A rare bird once driven to extinction in Britain has successfully produced four chicks at a secret Scottish site.
A pair of red-backed shrikes – nicknamed the ‘butcher bird’ because it impales prey on thorns or barbed wire – raised four fledglings in a garden on Shetland.
Ornithologists are keeping the exact location secret to protect the shrikes, the only pair to breed in the UK this year.
Shetland birdwatcher and photographer Jim Nicolson said the birds would have been on their way to Scandinavian breeding grounds when they made their unscheduled stop.
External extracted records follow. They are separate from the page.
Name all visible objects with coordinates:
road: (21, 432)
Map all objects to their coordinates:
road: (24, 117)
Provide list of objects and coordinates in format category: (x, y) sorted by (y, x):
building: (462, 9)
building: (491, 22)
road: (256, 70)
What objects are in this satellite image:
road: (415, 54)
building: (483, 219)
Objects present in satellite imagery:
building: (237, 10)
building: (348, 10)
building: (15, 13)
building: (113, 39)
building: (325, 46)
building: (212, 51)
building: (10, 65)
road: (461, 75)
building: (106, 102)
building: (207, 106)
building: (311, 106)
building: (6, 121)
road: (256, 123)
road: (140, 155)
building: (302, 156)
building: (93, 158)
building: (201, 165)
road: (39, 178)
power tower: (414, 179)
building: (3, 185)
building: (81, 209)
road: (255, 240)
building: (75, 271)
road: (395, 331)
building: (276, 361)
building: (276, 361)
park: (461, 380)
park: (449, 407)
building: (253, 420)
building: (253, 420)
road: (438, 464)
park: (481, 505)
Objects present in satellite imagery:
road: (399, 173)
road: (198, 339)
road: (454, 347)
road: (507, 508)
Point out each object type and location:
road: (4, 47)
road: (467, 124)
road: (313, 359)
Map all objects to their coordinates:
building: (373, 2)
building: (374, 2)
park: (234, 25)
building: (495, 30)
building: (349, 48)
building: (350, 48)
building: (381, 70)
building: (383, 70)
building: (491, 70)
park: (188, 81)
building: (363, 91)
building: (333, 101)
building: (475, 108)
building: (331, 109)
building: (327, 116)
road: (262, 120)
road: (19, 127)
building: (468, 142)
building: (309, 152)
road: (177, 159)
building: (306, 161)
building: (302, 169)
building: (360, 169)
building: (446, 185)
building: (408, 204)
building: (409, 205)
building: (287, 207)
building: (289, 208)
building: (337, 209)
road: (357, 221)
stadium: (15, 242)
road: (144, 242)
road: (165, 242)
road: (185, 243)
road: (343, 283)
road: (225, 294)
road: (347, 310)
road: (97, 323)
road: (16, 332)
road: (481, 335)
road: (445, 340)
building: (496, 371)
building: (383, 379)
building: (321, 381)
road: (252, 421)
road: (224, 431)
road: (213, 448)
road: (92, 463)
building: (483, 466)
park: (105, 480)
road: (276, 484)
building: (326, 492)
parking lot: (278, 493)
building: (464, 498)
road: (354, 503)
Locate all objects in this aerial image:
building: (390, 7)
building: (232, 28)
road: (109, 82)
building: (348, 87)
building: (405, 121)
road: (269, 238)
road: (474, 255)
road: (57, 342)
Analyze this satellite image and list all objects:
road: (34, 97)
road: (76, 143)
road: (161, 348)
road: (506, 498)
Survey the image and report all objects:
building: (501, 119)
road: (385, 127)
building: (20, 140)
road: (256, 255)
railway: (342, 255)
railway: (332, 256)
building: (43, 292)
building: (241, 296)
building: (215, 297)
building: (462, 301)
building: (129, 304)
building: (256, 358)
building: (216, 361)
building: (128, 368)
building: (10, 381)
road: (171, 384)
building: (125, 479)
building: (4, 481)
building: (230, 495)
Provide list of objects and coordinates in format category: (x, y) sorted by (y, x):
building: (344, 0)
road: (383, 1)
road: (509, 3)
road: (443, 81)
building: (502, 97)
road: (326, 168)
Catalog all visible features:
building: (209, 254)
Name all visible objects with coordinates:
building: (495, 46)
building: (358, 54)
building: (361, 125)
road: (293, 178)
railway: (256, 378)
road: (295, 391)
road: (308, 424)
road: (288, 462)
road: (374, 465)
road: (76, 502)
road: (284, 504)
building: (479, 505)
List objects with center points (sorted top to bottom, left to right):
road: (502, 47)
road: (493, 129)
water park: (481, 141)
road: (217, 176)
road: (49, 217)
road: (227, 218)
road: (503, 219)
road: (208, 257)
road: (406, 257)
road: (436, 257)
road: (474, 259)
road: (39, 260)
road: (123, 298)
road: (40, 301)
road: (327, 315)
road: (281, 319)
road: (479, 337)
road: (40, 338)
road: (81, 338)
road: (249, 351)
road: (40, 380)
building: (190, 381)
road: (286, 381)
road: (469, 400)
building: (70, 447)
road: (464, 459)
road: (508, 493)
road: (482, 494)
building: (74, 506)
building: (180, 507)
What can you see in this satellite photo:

He said: ‘They obviously crossed paths and decided they were for one another. The conditions must have been to their liking and they obviously found plenty of food. The nest was in among really good gardens with plenty of flowers and shrubs.
‘We had a poorish spring, but things slightly improved and that probably brought the insects out. And the householder didn’t want anyone disturbing them. Everything just came together. They are mega-rare.’
The birds, which are slightly bigger than a house sparrow, were nesting in a shrub among a strip of houses in a side road on the Shetland mainland when sharp-eyed Mr Nicolson spotted the striking male, with his black mask, powder-blue head and shell-pink underside, close by.
A sighting of the pair was recorded the following day and wildlife experts established there was a nest. Four chicks have now successfully fledged.
Stuart Benn of the RSPB said: ‘It’s a very, very rare breeding bird with less than half a dozen pairs in the UK.
‘If you saw one on its migration you’d call it a good day. To have them nesting and breeding is even better. It’s very exciting.’
Red-backed shrikes are migrants who return from Africa in spring.
They are also known as “butcher birds” due to their habit of impaling small creatures and insects on sharp thorns or barbed wire.
These bird larders can hold caterpillars, beetles, bees, lizards and even small mammals such as mice.
The shrike perches on the end of a branch looking for prey before dropping to catch it in a sudden flurry on the ground.
Once a familiar breeding bird across the country, they declined to extinction after breeding in East Anglia in 1992.
The reasons for the decline are believed to include changes in farming and loss of habitat.
Red-backed shrikes returned to Dartmoor in 2010, where they have since bred sporadically. However none bred there this year.